Cependant, suite aux attaques de Pear Harbor la communauté japonaise est visée. Le doute s’installe. Les Américains voient les Japonais comme une menace. On les accuse de travailler contre le gouvernement américain, d’espionner. Des listes noires apparaissent et avec elles commencent les déportations vers les camps. Ces nombreuses déportations ont provoqué dans l’esprit de certains Américains une incompréhension, le sentiment d’une injustice. On ne savait pas exactement où ils étaient. Renvoyés dans leur pays d’origine ? Emprisonnés ? Ils avaient disparu. Mais où vont les gens qui disparaissent ?
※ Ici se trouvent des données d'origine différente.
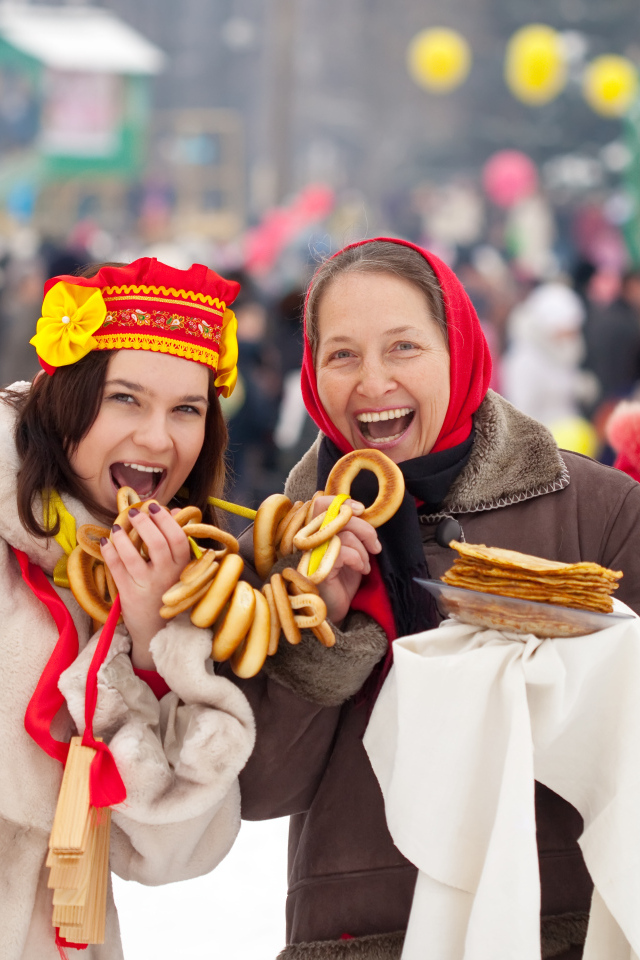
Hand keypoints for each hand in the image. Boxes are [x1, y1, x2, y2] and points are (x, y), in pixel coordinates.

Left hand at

Nathalie Dessay incarne les voix américaines. Elles fait part de son incompréhension. De ses inquiétudes. De toutes les questions qui demeurent sans réponse. Cependant, ce n’est qu’une voix. Elle ne fait rien. Elle ne montre pas une volonté de se rebeller contre le pouvoir américain afin que cette histoire avec les Japonais ne demeure pas en suspens. Les Etats-Unis ont peu évoqué en effet ce passage dans l’Histoire. Et Nathalie Dessay représente parfaitement l’Américaine (stéréotype) de l’époque.

 

En conclusion

On retiendra la force des images dans ce spectacle, notamment celles qui montrent à travers les gros plans, tout ce qui fait la force et en même temps l’extrême solitude de chaque femme japonaise. La force du jeu des acteurs. Alyzée Soudet est particulièrement émouvante. Et l’intérêt que cette pièce revêt aujourd’hui. Car certaines histoires doivent sortir de l’ombre. Le théâtre est ici au service des femmes japonaises. Il donne à ses multiples destins, à ses différentes histoires individuelles, un corps et une voix. Un porte parole.